◆ Problem to work on
Please read the records below and return each line holding the string "source".
◆ ◆ ◆ ◆ ◆
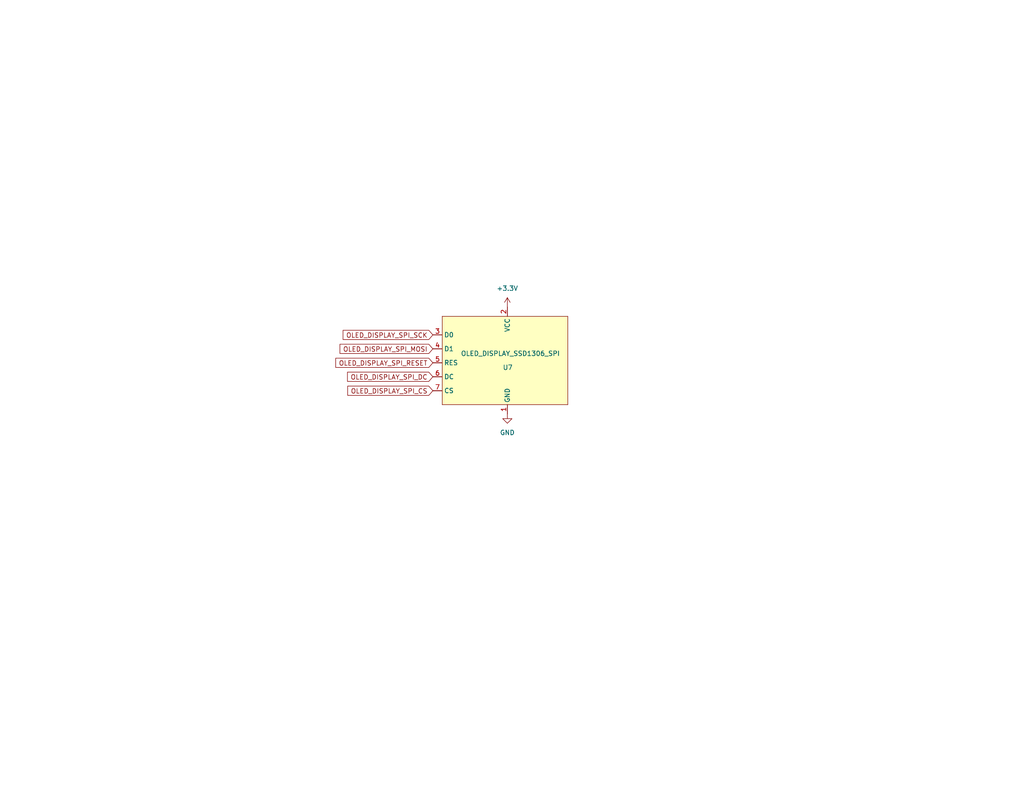
<source format=kicad_sch>
(kicad_sch
	(version 20250114)
	(generator "eeschema")
	(generator_version "9.0")
	(uuid "6ef13633-710e-4cc0-8d47-b101c9a5f1b8")
	(paper "USLetter")
	(title_block
		(title "Daisy Seed Guitar Pedal 125B")
		(date "2024-02-25")
		(rev "6")
		(company "Made by Keith Shepherd (kshep@mac.com)")
	)
	
	(global_label "OLED_DISPLAY_SPI_RESET"
		(shape input)
		(at 118.11 99.06 180)
		(fields_autoplaced yes)
		(effects
			(font
				(size 1.27 1.27)
			)
			(justify right)
		)
		(uuid "1ef73bcd-9561-45a4-be36-80d4417e04bf")
		(property "Intersheetrefs" "${INTERSHEET_REFS}"
			(at 91.6274 98.9806 0)
			(effects
				(font
					(size 1.27 1.27)
				)
				(justify right)
				(hide yes)
			)
		)
	)
	(global_label "OLED_DISPLAY_SPI_CS"
		(shape input)
		(at 118.11 106.68 180)
		(fields_autoplaced yes)
		(effects
			(font
				(size 1.27 1.27)
			)
			(justify right)
		)
		(uuid "28f575f9-b1ea-4516-9a69-f125140ef7fa")
		(property "Intersheetrefs" "${INTERSHEET_REFS}"
			(at 94.8931 106.6006 0)
			(effects
				(font
					(size 1.27 1.27)
				)
				(justify right)
				(hide yes)
			)
		)
	)
	(global_label "OLED_DISPLAY_SPI_DC"
		(shape input)
		(at 118.11 102.87 180)
		(fields_autoplaced yes)
		(effects
			(font
				(size 1.27 1.27)
			)
			(justify right)
		)
		(uuid "61436085-7597-49c4-a5cf-29bfb43dfaf5")
		(property "Intersheetrefs" "${INTERSHEET_REFS}"
			(at 94.8326 102.7906 0)
			(effects
				(font
					(size 1.27 1.27)
				)
				(justify right)
				(hide yes)
			)
		)
	)
	(global_label "OLED_DISPLAY_SPI_MOSI"
		(shape input)
		(at 118.11 95.25 180)
		(fields_autoplaced yes)
		(effects
			(font
				(size 1.27 1.27)
			)
			(justify right)
		)
		(uuid "83028415-148b-4f7d-9956-d7c5c2e6c5e3")
		(property "Intersheetrefs" "${INTERSHEET_REFS}"
			(at 92.7764 95.1706 0)
			(effects
				(font
					(size 1.27 1.27)
				)
				(justify right)
				(hide yes)
			)
		)
	)
	(global_label "OLED_DISPLAY_SPI_SCK"
		(shape input)
		(at 118.11 91.44 180)
		(fields_autoplaced yes)
		(effects
			(font
				(size 1.27 1.27)
			)
			(justify right)
		)
		(uuid "f0556779-3d34-41ed-b9ba-0129d7d6ae12")
		(property "Intersheetrefs" "${INTERSHEET_REFS}"
			(at 93.6231 91.3606 0)
			(effects
				(font
					(size 1.27 1.27)
				)
				(justify right)
				(hide yes)
			)
		)
	)
	(symbol
		(lib_id "power:GND")
		(at 138.43 113.03 0)
		(unit 1)
		(exclude_from_sim no)
		(in_bom yes)
		(on_board yes)
		(dnp no)
		(fields_autoplaced yes)
		(uuid "3aa9de67-127e-4802-964b-8400714aa16b")
		(property "Reference" "#PWR045"
			(at 138.43 119.38 0)
			(effects
				(font
					(size 1.27 1.27)
				)
				(hide yes)
			)
		)
		(property "Value" "GND"
			(at 138.43 118.11 0)
			(effects
				(font
					(size 1.27 1.27)
				)
			)
		)
		(property "Footprint" ""
			(at 138.43 113.03 0)
			(effects
				(font
					(size 1.27 1.27)
				)
				(hide yes)
			)
		)
		(property "Datasheet" ""
			(at 138.43 113.03 0)
			(effects
				(font
					(size 1.27 1.27)
				)
				(hide yes)
			)
		)
		(property "Description" ""
			(at 138.43 113.03 0)
			(effects
				(font
					(size 1.27 1.27)
				)
			)
		)
		(pin "1"
			(uuid "cf8acc06-4e2c-48a1-a1b5-a8cdbb5d9cca")
		)
		(instances
			(project "DaisySeedPedal125b"
				(path "/1d54e6f4-7c7a-4f03-b2db-a136bdff5b99/05a79108-cb22-4356-96de-706d080a4feb"
					(reference "#PWR045")
					(unit 1)
				)
			)
		)
	)
	(symbol
		(lib_id "GuitarPedal125B:OLED_DISPLAY_SSD1306_SPI")
		(at 138.43 102.87 0)
		(unit 1)
		(exclude_from_sim no)
		(in_bom yes)
		(on_board yes)
		(dnp no)
		(uuid "77511a75-6963-4c15-828b-892802ff5e06")
		(property "Reference" "U7"
			(at 137.16 100.33 0)
			(effects
				(font
					(size 1.27 1.27)
				)
				(justify left)
			)
		)
		(property "Value" "OLED_DISPLAY_SSD1306_SPI"
			(at 125.73 96.52 0)
			(effects
				(font
					(size 1.27 1.27)
				)
				(justify left)
			)
		)
		(property "Footprint" "GuitarPedal125B:HiLetgo_OLED_SPI"
			(at 138.43 102.87 0)
			(effects
				(font
					(size 1.27 1.27)
				)
				(hide yes)
			)
		)
		(property "Datasheet" ""
			(at 138.43 102.87 0)
			(effects
				(font
					(size 1.27 1.27)
				)
				(hide yes)
			)
		)
		(property "Description" ""
			(at 138.43 102.87 0)
			(effects
				(font
					(size 1.27 1.27)
				)
			)
		)
		(pin "1"
			(uuid "ec71c48e-8dec-48e3-892c-7e25202251ef")
		)
		(pin "2"
			(uuid "617670eb-91f7-4ad1-90a0-aecebd941c11")
		)
		(pin "3"
			(uuid "5fbfa3a9-51e3-4d6c-a6fd-ada2d499105a")
		)
		(pin "4"
			(uuid "baabe7bf-3e0d-4a89-8849-42b94ff35f28")
		)
		(pin "5"
			(uuid "c511cd90-0c3a-41c9-8340-271e3b230a02")
		)
		(pin "6"
			(uuid "b21e791a-0cfe-434a-b383-e22e808a60fc")
		)
		(pin "7"
			(uuid "13949459-dba7-4d95-91d9-819f2535371e")
		)
		(instances
			(project "DaisySeedPedal125b"
				(path "/1d54e6f4-7c7a-4f03-b2db-a136bdff5b99/05a79108-cb22-4356-96de-706d080a4feb"
					(reference "U7")
					(unit 1)
				)
			)
		)
	)
	(symbol
		(lib_id "power:+3.3V")
		(at 138.43 83.82 0)
		(unit 1)
		(exclude_from_sim no)
		(in_bom yes)
		(on_board yes)
		(dnp no)
		(fields_autoplaced yes)
		(uuid "e0767e73-b5ea-4d40-a272-d2a4b56cd9ea")
		(property "Reference" "#PWR044"
			(at 138.43 87.63 0)
			(effects
				(font
					(size 1.27 1.27)
				)
				(hide yes)
			)
		)
		(property "Value" "+3.3V"
			(at 138.43 78.74 0)
			(effects
				(font
					(size 1.27 1.27)
				)
			)
		)
		(property "Footprint" ""
			(at 138.43 83.82 0)
			(effects
				(font
					(size 1.27 1.27)
				)
				(hide yes)
			)
		)
		(property "Datasheet" ""
			(at 138.43 83.82 0)
			(effects
				(font
					(size 1.27 1.27)
				)
				(hide yes)
			)
		)
		(property "Description" ""
			(at 138.43 83.82 0)
			(effects
				(font
					(size 1.27 1.27)
				)
			)
		)
		(pin "1"
			(uuid "41c0be5c-8b01-405e-ba8c-827c040a0f8e")
		)
		(instances
			(project "DaisySeedPedal125b"
				(path "/1d54e6f4-7c7a-4f03-b2db-a136bdff5b99/05a79108-cb22-4356-96de-706d080a4feb"
					(reference "#PWR044")
					(unit 1)
				)
			)
		)
	)
)

</source>
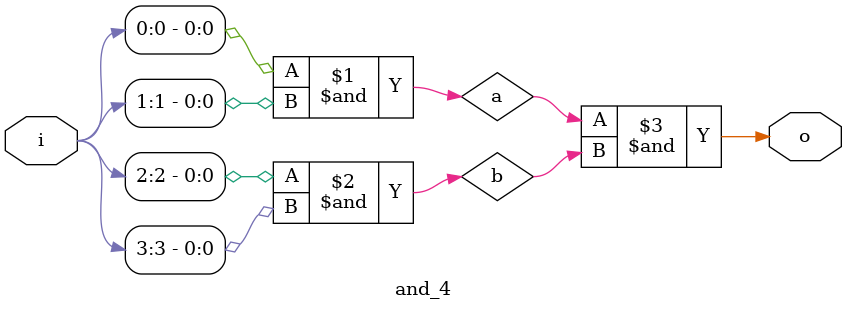
<source format=sv>
`timescale 1ns/10ps
module and_4 ( o, i);
	output logic o;
	input logic [3:0] i;
	
	logic a,b;
	
	and #0.05 (a,i[0],i[1]);
	and #0.05 (b, i[2], i[3]);
	and #0.05 (o,a,b);
endmodule 


</source>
◆ ◆ ◆ ◆ ◆
◆ Output
<source format=kicad_sch>
</source>
<source format=sv>
</source>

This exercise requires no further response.